● Exercise goal
Render every line of the records below as a JSON list of strings, with one string per line and blank lines omitted.

● Given entries
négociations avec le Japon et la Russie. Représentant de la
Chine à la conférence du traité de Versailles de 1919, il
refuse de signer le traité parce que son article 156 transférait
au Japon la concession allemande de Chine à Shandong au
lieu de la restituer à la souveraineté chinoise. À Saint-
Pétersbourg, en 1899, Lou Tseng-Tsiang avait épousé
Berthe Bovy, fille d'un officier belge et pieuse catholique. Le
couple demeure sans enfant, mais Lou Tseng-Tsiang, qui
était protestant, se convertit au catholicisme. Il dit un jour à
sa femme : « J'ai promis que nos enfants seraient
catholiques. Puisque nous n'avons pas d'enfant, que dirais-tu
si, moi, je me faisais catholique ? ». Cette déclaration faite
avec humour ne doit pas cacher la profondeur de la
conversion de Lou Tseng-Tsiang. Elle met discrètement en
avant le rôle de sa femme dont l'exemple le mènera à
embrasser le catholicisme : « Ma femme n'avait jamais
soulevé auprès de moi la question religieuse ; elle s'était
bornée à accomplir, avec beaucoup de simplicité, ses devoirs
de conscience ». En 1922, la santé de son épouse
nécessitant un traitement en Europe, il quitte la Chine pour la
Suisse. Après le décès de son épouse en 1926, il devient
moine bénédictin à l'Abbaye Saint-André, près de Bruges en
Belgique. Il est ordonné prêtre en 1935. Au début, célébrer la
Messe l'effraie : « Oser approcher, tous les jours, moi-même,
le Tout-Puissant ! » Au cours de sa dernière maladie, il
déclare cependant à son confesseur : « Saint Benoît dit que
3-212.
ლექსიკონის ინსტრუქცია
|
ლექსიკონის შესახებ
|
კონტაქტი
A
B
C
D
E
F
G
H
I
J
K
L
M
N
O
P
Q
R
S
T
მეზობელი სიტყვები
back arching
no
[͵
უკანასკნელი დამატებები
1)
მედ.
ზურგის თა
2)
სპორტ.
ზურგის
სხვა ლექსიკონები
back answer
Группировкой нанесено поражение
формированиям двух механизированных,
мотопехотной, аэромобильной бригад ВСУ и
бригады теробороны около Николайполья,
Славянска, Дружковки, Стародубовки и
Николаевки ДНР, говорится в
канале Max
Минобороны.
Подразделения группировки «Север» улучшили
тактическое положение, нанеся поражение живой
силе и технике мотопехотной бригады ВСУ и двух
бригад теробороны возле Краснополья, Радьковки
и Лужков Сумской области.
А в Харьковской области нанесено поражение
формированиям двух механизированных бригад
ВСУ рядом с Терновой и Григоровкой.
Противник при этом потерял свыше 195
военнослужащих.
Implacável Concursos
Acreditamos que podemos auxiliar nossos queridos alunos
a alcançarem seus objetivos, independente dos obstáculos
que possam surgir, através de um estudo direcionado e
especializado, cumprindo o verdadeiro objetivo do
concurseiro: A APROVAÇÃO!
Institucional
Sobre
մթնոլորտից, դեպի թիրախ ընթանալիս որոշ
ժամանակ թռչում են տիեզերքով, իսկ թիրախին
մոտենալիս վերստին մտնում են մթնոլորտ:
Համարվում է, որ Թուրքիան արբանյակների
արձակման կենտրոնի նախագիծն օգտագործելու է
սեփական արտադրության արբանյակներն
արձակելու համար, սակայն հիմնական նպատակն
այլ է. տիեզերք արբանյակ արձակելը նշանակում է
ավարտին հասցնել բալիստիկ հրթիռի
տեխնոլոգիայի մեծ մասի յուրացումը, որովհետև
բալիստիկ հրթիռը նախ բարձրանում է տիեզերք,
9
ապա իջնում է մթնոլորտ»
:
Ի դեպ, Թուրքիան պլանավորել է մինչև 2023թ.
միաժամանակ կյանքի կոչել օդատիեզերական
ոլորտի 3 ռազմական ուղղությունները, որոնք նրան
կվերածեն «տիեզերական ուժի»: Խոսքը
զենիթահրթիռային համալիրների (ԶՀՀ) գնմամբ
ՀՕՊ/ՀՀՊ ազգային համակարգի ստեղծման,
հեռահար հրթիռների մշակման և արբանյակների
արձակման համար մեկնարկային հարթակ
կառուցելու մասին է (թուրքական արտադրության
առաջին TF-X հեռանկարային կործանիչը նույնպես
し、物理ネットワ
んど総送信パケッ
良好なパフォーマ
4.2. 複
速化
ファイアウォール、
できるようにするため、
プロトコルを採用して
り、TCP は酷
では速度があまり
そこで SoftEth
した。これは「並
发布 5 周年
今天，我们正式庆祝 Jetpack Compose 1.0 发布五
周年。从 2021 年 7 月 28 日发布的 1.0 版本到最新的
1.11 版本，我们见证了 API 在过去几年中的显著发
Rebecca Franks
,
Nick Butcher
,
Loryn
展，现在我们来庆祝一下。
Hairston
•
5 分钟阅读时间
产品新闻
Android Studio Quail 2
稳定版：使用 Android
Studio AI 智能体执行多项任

● Output of the task
[
  "négociations avec le Japon et la Russie. Représentant de la",
  "Chine à la conférence du traité de Versailles de 1919, il",
  "refuse de signer le traité parce que son article 156 transférait",
  "au Japon la concession allemande de Chine à Shandong au",
  "lieu de la restituer à la souveraineté chinoise. À Saint-",
  "Pétersbourg, en 1899, Lou Tseng-Tsiang avait épousé",
  "Berthe Bovy, fille d'un officier belge et pieuse catholique. Le",
  "couple demeure sans enfant, mais Lou Tseng-Tsiang, qui",
  "était protestant, se convertit au catholicisme. Il dit un jour à",
  "sa femme : « J'ai promis que nos enfants seraient",
  "catholiques. Puisque nous n'avons pas d'enfant, que dirais-tu",
  "si, moi, je me faisais catholique ? ». Cette déclaration faite",
  "avec humour ne doit pas cacher la profondeur de la",
  "conversion de Lou Tseng-Tsiang. Elle met discrètement en",
  "avant le rôle de sa femme dont l'exemple le mènera à",
  "embrasser le catholicisme : « Ma femme n'avait jamais",
  "soulevé auprès de moi la question religieuse ; elle s'était",
  "bornée à accomplir, avec beaucoup de simplicité, ses devoirs",
  "de conscience ». En 1922, la santé de son épouse",
  "nécessitant un traitement en Europe, il quitte la Chine pour la",
  "Suisse. Après le décès de son épouse en 1926, il devient",
  "moine bénédictin à l'Abbaye Saint-André, près de Bruges en",
  "Belgique. Il est ordonné prêtre en 1935. Au début, célébrer la",
  "Messe l'effraie : « Oser approcher, tous les jours, moi-même,",
  "le Tout-Puissant ! » Au cours de sa dernière maladie, il",
  "déclare cependant à son confesseur : « Saint Benoît dit que",
  "3-212.",
  "ლექსიკონის ინსტრუქცია",
  "|",
  "ლექსიკონის შესახებ",
  "|",
  "კონტაქტი",
  "A",
  "B",
  "C",
  "D",
  "E",
  "F",
  "G",
  "H",
  "I",
  "J",
  "K",
  "L",
  "M",
  "N",
  "O",
  "P",
  "Q",
  "R",
  "S",
  "T",
  "მეზობელი სიტყვები",
  "back arching",
  "no",
  "[͵",
  "უკანასკნელი დამატებები",
  "1)",
  "მედ.",
  "ზურგის თა",
  "2)",
  "სპორტ.",
  "ზურგის",
  "სხვა ლექსიკონები",
  "back answer",
  "Группировкой нанесено поражение",
  "формированиям двух механизированных,",
  "мотопехотной, аэромобильной бригад ВСУ и",
  "бригады теробороны около Николайполья,",
  "Славянска, Дружковки, Стародубовки и",
  "Николаевки ДНР, говорится в",
  "канале Max",
  "Минобороны.",
  "Подразделения группировки «Север» улучшили",
  "тактическое положение, нанеся поражение живой",
  "силе и технике мотопехотной бригады ВСУ и двух",
  "бригад теробороны возле Краснополья, Радьковки",
  "и Лужков Сумской области.",
  "А в Харьковской области нанесено поражение",
  "формированиям двух механизированных бригад",
  "ВСУ рядом с Терновой и Григоровкой.",
  "Противник при этом потерял свыше 195",
  "военнослужащих.",
  "Implacável Concursos",
  "Acreditamos que podemos auxiliar nossos queridos alunos",
  "a alcançarem seus objetivos, independente dos obstáculos",
  "que possam surgir, através de um estudo direcionado e",
  "especializado, cumprindo o verdadeiro objetivo do",
  "concurseiro: A APROVAÇÃO!",
  "Institucional",
  "Sobre",
  "մթնոլորտից, դեպի թիրախ ընթանալիս որոշ",
  "ժամանակ թռչում են տիեզերքով, իսկ թիրախին",
  "մոտենալիս վերստին մտնում են մթնոլորտ:",
  "Համարվում է, որ Թուրքիան արբանյակների",
  "արձակման կենտրոնի նախագիծն օգտագործելու է",
  "սեփական արտադրության արբանյակներն",
  "արձակելու համար, սակայն հիմնական նպատակն",
  "այլ է. տիեզերք արբանյակ արձակելը նշանակում է",
  "ավարտին հասցնել բալիստիկ հրթիռի",
  "տեխնոլոգիայի մեծ մասի յուրացումը, որովհետև",
  "բալիստիկ հրթիռը նախ բարձրանում է տիեզերք,",
  "9",
  "ապա իջնում է մթնոլորտ»",
  ":",
  "Ի դեպ, Թուրքիան պլանավորել է մինչև 2023թ.",
  "միաժամանակ կյանքի կոչել օդատիեզերական",
  "ոլորտի 3 ռազմական ուղղությունները, որոնք նրան",
  "կվերածեն «տիեզերական ուժի»: Խոսքը",
  "զենիթահրթիռային համալիրների (ԶՀՀ) գնմամբ",
  "ՀՕՊ/ՀՀՊ ազգային համակարգի ստեղծման,",
  "հեռահար հրթիռների մշակման և արբանյակների",
  "արձակման համար մեկնարկային հարթակ",
  "կառուցելու մասին է (թուրքական արտադրության",
  "առաջին TF-X հեռանկարային կործանիչը նույնպես",
  "し、物理ネットワ",
  "んど総送信パケッ",
  "良好なパフォーマ",
  "4.2. 複",
  "速化",
  "ファイアウォール、",
  "できるようにするため、",
  "プロトコルを採用して",
  "り、TCP は酷",
  "では速度があまり",
  "そこで SoftEth",
  "した。これは「並",
  "发布 5 周年",
  "今天，我们正式庆祝 Jetpack Compose 1.0 发布五",
  "周年。从 2021 年 7 月 28 日发布的 1.0 版本到最新的",
  "1.11 版本，我们见证了 API 在过去几年中的显著发",
  "Rebecca Franks",
  ",",
  "Nick Butcher",
  ",",
  "Loryn",
  "展，现在我们来庆祝一下。",
  "Hairston",
  "•",
  "5 分钟阅读时间",
  "产品新闻",
  "Android Studio Quail 2",
  "稳定版：使用 Android",
  "Studio AI 智能体执行多项任"
]